The conversation he had begun back there, he again caught up with. He had been unaware, in his preoccupation with the trees and the sky, that it had been going on all this time at the bottom of his thought. He let it lead him, and was already lost in its pleasant intricacies when he saw, hunkered down beside the track, a figure that startled him at first, and then, when he saw who it was, moved him in a way he had not expected.
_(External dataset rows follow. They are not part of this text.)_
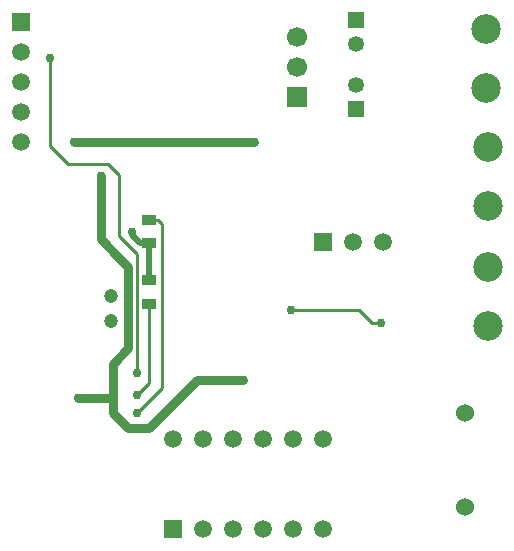
<source format=gbl>
%FSDAX24Y24*%
%MOIN*%
%SFA1B1*%

%IPPOS*%
%ADD22C,0.059100*%
%ADD26R,0.045300X0.035400*%
%ADD27C,0.030000*%
%ADD28C,0.020000*%
%ADD29C,0.010000*%
%ADD33R,0.053100X0.053100*%
%ADD34C,0.053100*%
%ADD35C,0.060000*%
%ADD36C,0.047200*%
%ADD37R,0.059100X0.059100*%
%ADD38C,0.059100*%
%ADD39R,0.059100X0.059100*%
%ADD40C,0.066900*%
%ADD41R,0.066900X0.066900*%
%ADD42C,0.098400*%
%ADD43R,0.059100X0.059100*%
%ADD44C,0.030000*%
%LNde-080324-1*%
%LPD*%
G54D22*
X021100Y010550D03*
X016100Y013550D03*
X017100D03*
X018100D03*
X019100D03*
X020100D03*
X021100D03*
X011050Y023450D03*
Y024450D03*
Y025450D03*
Y026450D03*
X022100Y020100D03*
X023100D03*
G54D26*
X015300Y018836D03*
Y018064D03*
Y020078D03*
Y020850D03*
G54D27*
X012800Y023450D02*
X018800D01*
X013700Y020200D02*
Y022300D01*
Y020200D02*
X014350Y019550D01*
X014100Y014850D02*
Y016050D01*
Y014400D02*
Y014850D01*
X012950Y014900D02*
X014050D01*
X014100Y014850*
X016900Y015500D02*
X018450D01*
X015300Y013900D02*
X016900Y015500D01*
X014600Y013900D02*
X015300D01*
X014100Y014400D02*
X014600Y013900D01*
X014100Y016050D02*
X014620Y016570D01*
Y019280*
X014350Y019550D02*
X014620Y019280D01*
G54D28*
X014750Y020350D02*
Y020450D01*
Y020350D02*
X015022Y020078D01*
X015300Y018836D02*
Y020078D01*
X015022D02*
X015300D01*
G54D29*
X022750Y017400D02*
X023050D01*
X022300Y017850D02*
X022750Y017400D01*
X020050Y017850D02*
X022300D01*
X012000Y023300D02*
X012600Y022700D01*
X012000Y023300D02*
Y026250D01*
X012600Y022700D02*
X013950D01*
X014300Y022350*
Y020300D02*
Y022350D01*
Y020300D02*
X014900Y019700D01*
Y015750D02*
Y019700D01*
X015600Y020850D02*
X015750Y020700D01*
Y015250D02*
Y020700D01*
X014900Y014400D02*
X015750Y015250D01*
X015300Y020850D02*
X015600D01*
X014900Y015000D02*
X015300Y015400D01*
Y018064*
G54D33*
X022200Y024556D03*
Y027500D03*
G54D34*
X022200Y025344D03*
Y026713D03*
G54D35*
X025850Y011275D03*
Y014425D03*
G54D36*
X014050Y017487D03*
Y018313D03*
G54D37*
X016100Y010550D03*
G54D38*
X017100Y010550D03*
X018100D03*
X019100D03*
X020100D03*
G54D39*
X011050Y027450D03*
G54D40*
X020250Y026950D03*
Y025950D03*
G54D41*
X020250Y024950D03*
G54D42*
X026550Y027218D03*
Y025250D03*
X026600Y021300D03*
Y023268D03*
Y017316D03*
Y019284D03*
G54D43*
X021100Y020100D03*
G54D44*
X018800Y023450D03*
X012800D03*
X023050Y017400D03*
X020050Y017850D03*
X013700Y022300D03*
X012950Y014900D03*
X014350Y019550D03*
X014750Y020450D03*
X018450Y015500D03*
X014900Y015000D03*
Y014400D03*
Y015750D03*
X012000Y026250D03*
M02*
</source>
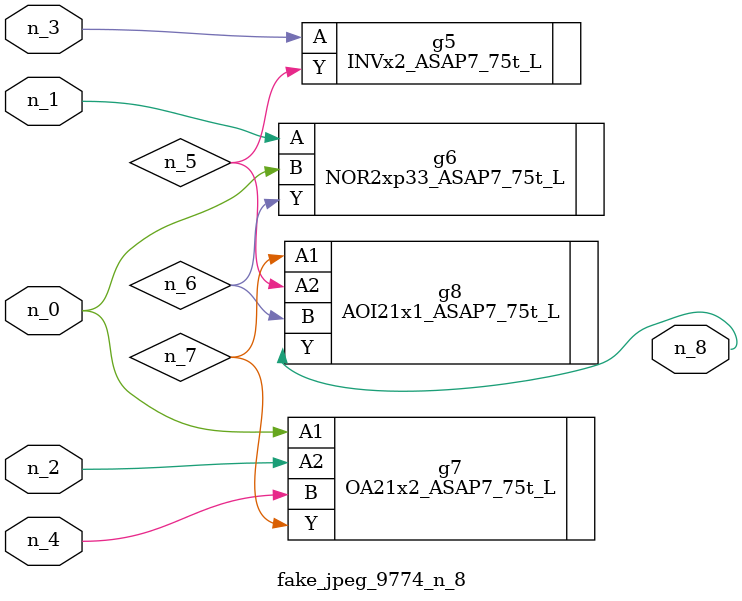
<source format=v>
module fake_jpeg_9774_n_8 (n_3, n_2, n_1, n_0, n_4, n_8);

input n_3;
input n_2;
input n_1;
input n_0;
input n_4;

output n_8;

wire n_6;
wire n_5;
wire n_7;

INVx2_ASAP7_75t_L g5 ( 
.A(n_3),
.Y(n_5)
);

NOR2xp33_ASAP7_75t_L g6 ( 
.A(n_1),
.B(n_0),
.Y(n_6)
);

OA21x2_ASAP7_75t_L g7 ( 
.A1(n_0),
.A2(n_2),
.B(n_4),
.Y(n_7)
);

AOI21x1_ASAP7_75t_L g8 ( 
.A1(n_7),
.A2(n_5),
.B(n_6),
.Y(n_8)
);


endmodule
</source>
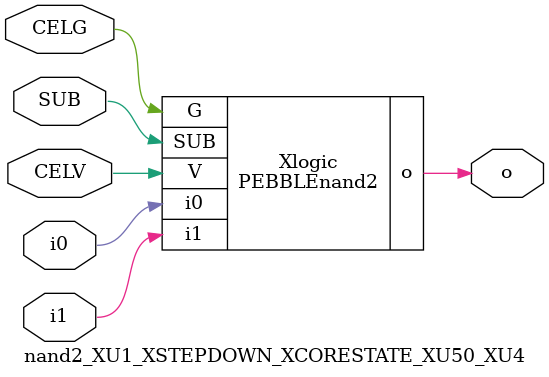
<source format=v>



module PEBBLEnand2 ( o, G, SUB, V, i0, i1 );

  input i0;
  input V;
  input i1;
  input G;
  output o;
  input SUB;
endmodule

//Celera Confidential Do Not Copy nand2_XU1_XSTEPDOWN_XCORESTATE_XU50_XU4
//Celera Confidential Symbol Generator
//5V NAND2
module nand2_XU1_XSTEPDOWN_XCORESTATE_XU50_XU4 (CELV,CELG,i0,i1,o,SUB);
input CELV;
input CELG;
input i0;
input i1;
input SUB;
output o;

//Celera Confidential Do Not Copy nand2
PEBBLEnand2 Xlogic(
.V (CELV),
.i0 (i0),
.i1 (i1),
.o (o),
.SUB (SUB),
.G (CELG)
);
//,diesize,PEBBLEnand2

//Celera Confidential Do Not Copy Module End
//Celera Schematic Generator
endmodule

</source>
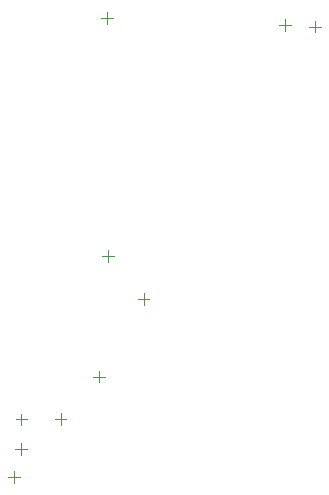
<source format=gbr>
%TF.GenerationSoftware,Altium Limited,Altium Designer,23.1.1 (15)*%
G04 Layer_Color=16711935*
%FSLAX45Y45*%
%MOMM*%
%TF.SameCoordinates,8C37DE4A-61E0-4A85-99FC-D0A1A2E6B02F*%
%TF.FilePolarity,Positive*%
%TF.FileFunction,Other,Top_Component_Center*%
%TF.Part,Single*%
G01*
G75*
%TA.AperFunction,NonConductor*%
%ADD148C,0.10000*%
D148*
X932980Y4043680D02*
X1032980D01*
X982980Y3993680D02*
Y4093680D01*
X989960Y1982000D02*
Y2082000D01*
X939960Y2032000D02*
X1039960D01*
X1242220Y1668780D02*
X1342220D01*
X1292220Y1618780D02*
Y1718780D01*
X539280Y650240D02*
X639280D01*
X589280Y600240D02*
Y700240D01*
X198120Y112560D02*
Y212560D01*
X148120Y162560D02*
X248120D01*
X2690660Y3974248D02*
X2790660D01*
X2740660Y3924248D02*
Y4024248D01*
X2439200Y3986112D02*
X2539200D01*
X2489200Y3936112D02*
Y4036112D01*
X253360Y346240D02*
Y446240D01*
X203360Y396240D02*
X303360D01*
X258440Y597700D02*
Y697700D01*
X208440Y647700D02*
X308440D01*
X866300Y1010920D02*
X966300D01*
X916300Y960920D02*
Y1060920D01*
%TF.MD5,68f773a2369541c1512ce1538885be74*%
M02*

</source>
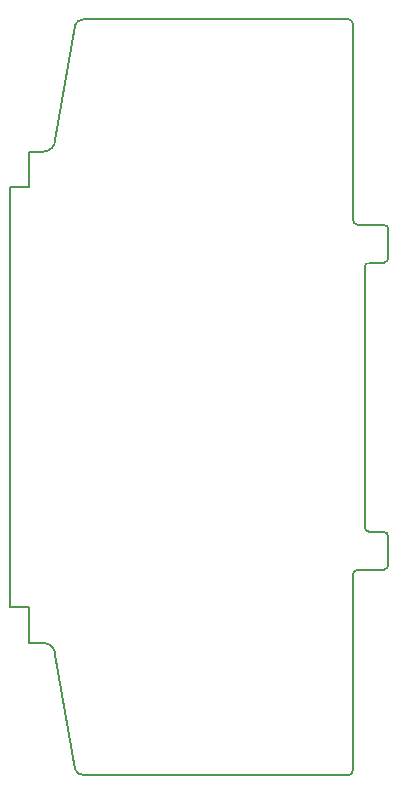
<source format=gm1>
G04 #@! TF.GenerationSoftware,KiCad,Pcbnew,(5.1.9)-1*
G04 #@! TF.CreationDate,2023-01-31T21:08:26+01:00*
G04 #@! TF.ProjectId,Side,53696465-2e6b-4696-9361-645f70636258,rev?*
G04 #@! TF.SameCoordinates,PXd59f80PYd59f80*
G04 #@! TF.FileFunction,Profile,NP*
%FSLAX46Y46*%
G04 Gerber Fmt 4.6, Leading zero omitted, Abs format (unit mm)*
G04 Created by KiCad (PCBNEW (5.1.9)-1) date 2023-01-31 21:08:26*
%MOMM*%
%LPD*%
G01*
G04 APERTURE LIST*
G04 #@! TA.AperFunction,Profile*
%ADD10C,0.150000*%
G04 #@! TD*
G04 APERTURE END LIST*
D10*
X0Y-14200000D02*
X1600000Y-14200000D01*
X1600000Y-11200000D02*
X2800000Y-11200000D01*
X5441053Y-547018D02*
X3800000Y-10200000D01*
X5441053Y-547018D02*
G75*
G02*
X6200000Y0I758947J-252982D01*
G01*
X1600000Y-14200000D02*
X1600000Y-11200000D01*
X2800000Y-11200000D02*
G75*
G03*
X3800000Y-10200000I0J1000000D01*
G01*
X2800000Y-52800000D02*
G75*
G02*
X3800000Y-53800000I0J-1000000D01*
G01*
X30400000Y-20600000D02*
G75*
G03*
X30000000Y-21000000I0J-400000D01*
G01*
X30400000Y-20600000D02*
X31600000Y-20600000D01*
X31600000Y-20600000D02*
G75*
G03*
X32000000Y-20200000I0J400000D01*
G01*
X29400000Y-17400000D02*
X31600000Y-17400000D01*
X32000000Y-17800000D02*
G75*
G03*
X31600000Y-17400000I-400000J0D01*
G01*
X29000000Y-400000D02*
G75*
G03*
X28600000Y0I-400000J0D01*
G01*
X29000000Y-17000000D02*
G75*
G03*
X29400000Y-17400000I400000J0D01*
G01*
X29000000Y-17000000D02*
X29000000Y-400000D01*
X32000000Y-20200000D02*
X32000000Y-17800000D01*
X30400000Y-43400000D02*
X31600000Y-43400000D01*
X30000000Y-21000000D02*
X30000000Y-43000000D01*
X30400000Y-43400000D02*
G75*
G02*
X30000000Y-43000000I0J400000D01*
G01*
X31600000Y-43400000D02*
G75*
G02*
X32000000Y-43800000I0J-400000D01*
G01*
X29000000Y-63600000D02*
G75*
G02*
X28600000Y-64000000I-400000J0D01*
G01*
X32000000Y-46200000D02*
G75*
G02*
X31600000Y-46600000I-400000J0D01*
G01*
X29400000Y-46600000D02*
X31600000Y-46600000D01*
X29000000Y-47000000D02*
G75*
G02*
X29400000Y-46600000I400000J0D01*
G01*
X29000000Y-47000000D02*
X29000000Y-63600000D01*
X0Y-49800000D02*
X0Y-14200000D01*
X0Y-49800000D02*
X1600000Y-49800000D01*
X1600000Y-49800000D02*
X1600000Y-52800000D01*
X1600000Y-52800000D02*
X2800000Y-52800000D01*
X5441053Y-63452982D02*
X3800000Y-53800000D01*
X28600000Y-64000000D02*
X6200000Y-64000000D01*
X5441053Y-63452982D02*
G75*
G03*
X6200000Y-64000000I758947J252982D01*
G01*
X28600000Y0D02*
X6200000Y0D01*
X32000000Y-43800000D02*
X32000000Y-46200000D01*
M02*

</source>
It was Gemmy Fairley waiting for the McIvor girls, to see them home. He would have greeted the fellow, and found he was disappointed when Gemmy kept his head lowered, and would not look up to receive the gesture he meant to make.
9
GEMMY FAIRLEY HAD been in the settlement for almost a year. He was working alone one afternoon, slapping fresh planks onto the side of a shed, when he felt the hair on the back of his neck stiffen. He swung round with the hammer raised and they were already on him, two blacks, an old man and a youth, standing quietly just feet away. He had not heard them coming. Making a sign that a white observer would have missed, he dropped his gaze, lowered himself painfully into a cross-legged position, and waited. The two blacks followed and they sat, all three, in a clump, just where they were.